-------- Given data --------

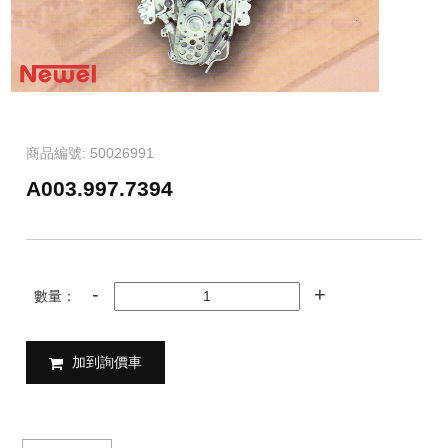
商品編號: 50026991
A003.997.7394
數量：
加到詢價車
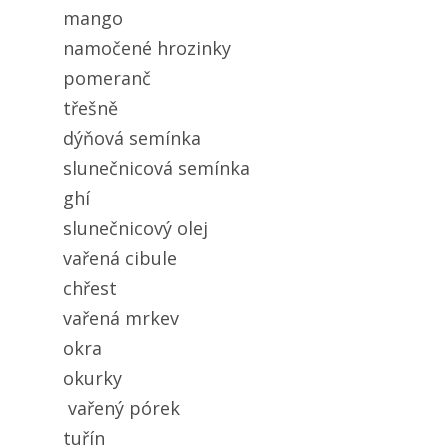
mango
namočené hrozinky
pomeranč
třešně
dýňová semínka
slunečnicová semínka
ghí
slunečnicový olej
vařená cibule
chřest
vařená mrkev
okra
okurky
vařený pórek
tuřín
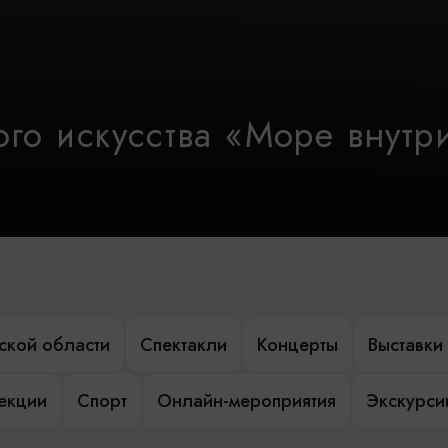
го искусства «Море внутр
ской области
Спектакли
Концерты
Выставки
лекции
Спорт
Онлайн-мероприятия
Экскурси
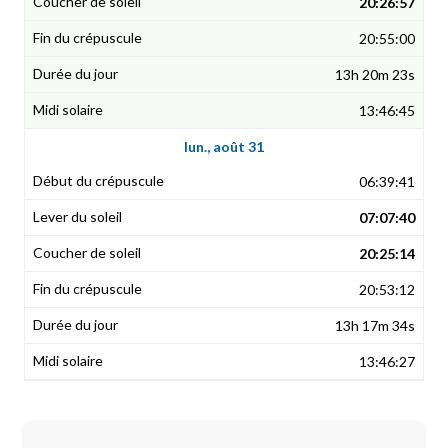
20:26:57
20:55:00
13h 20m 23s
13:46:45
lun., août 31
06:39:41
07:07:40
20:25:14
20:53:12
13h 17m 34s
13:46:27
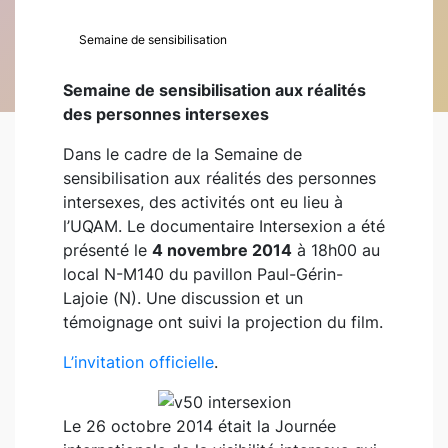
Semaine de sensibilisation
Semaine de sensibilisation aux réalités
des personnes intersexes
Dans le cadre de la Semaine de
sensibilisation aux réalités des personnes
intersexes, des activités ont eu lieu à
l’UQAM. Le documentaire Intersexion a été
présenté le
4 novembre 2014
à 18h00 au
local N-M140 du pavillon Paul-Gérin-
Lajoie (N). Une discussion et un
témoignage ont suivi la projection du film.
L’invitation officielle
.
Le 26 octobre 2014 était la Journée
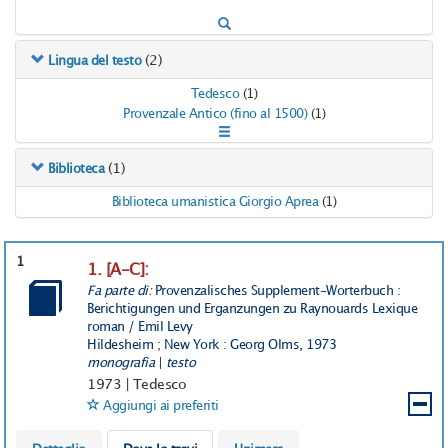
(2)
Lingua del testo
Tedesco
(1)
Provenzale Antico (fino al 1500)
(1)
(1)
Biblioteca
Biblioteca umanistica Giorgio Aprea
(1)
1
1. [A-C]:
Fa parte di:
Provenzalisches Supplement-Worterbuch :
Berichtigungen und Erganzungen zu Raynouards Lexique
roman / Emil Levy
Hildesheim ; New York : Georg Olms, 1973
monografia
|
testo
1973
|
Tedesco
Aggiungi ai preferiti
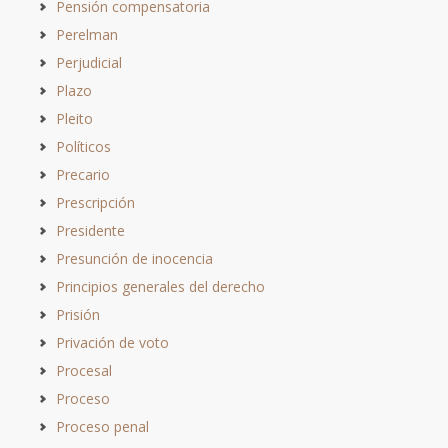
Pensión compensatoria
Perelman
Perjudicial
Plazo
Pleito
Políticos
Precario
Prescripción
Presidente
Presunción de inocencia
Principios generales del derecho
Prisión
Privación de voto
Procesal
Proceso
Proceso penal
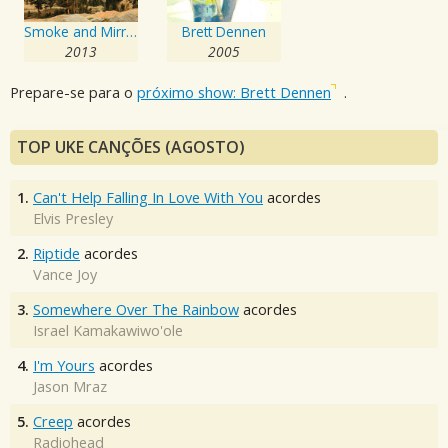
Smoke and Mirrors
Brett Dennen
2013
2005
Prepare-se para o
próximo show: Brett Dennen
.
TOP UKE CANÇÕES (AGOSTO)
1.
Can't Help Falling In Love With You
acordes
Elvis Presley
2.
Riptide
acordes
Vance Joy
3.
Somewhere Over The Rainbow
acordes
Israel Kamakawiwo'ole
4.
I'm Yours
acordes
Jason Mraz
5.
Creep
acordes
Radiohead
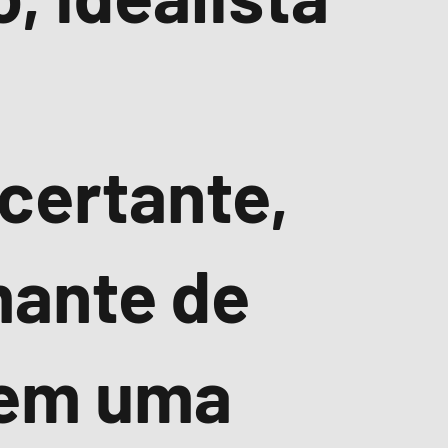
certante,
mante de
tem uma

--------

Scan the entries above, and wherever a line holds the string "réalités", copy it.

* [Result of the exercise]
Semaine de sensibilisation aux réalités
sensibilisation aux réalités des personnes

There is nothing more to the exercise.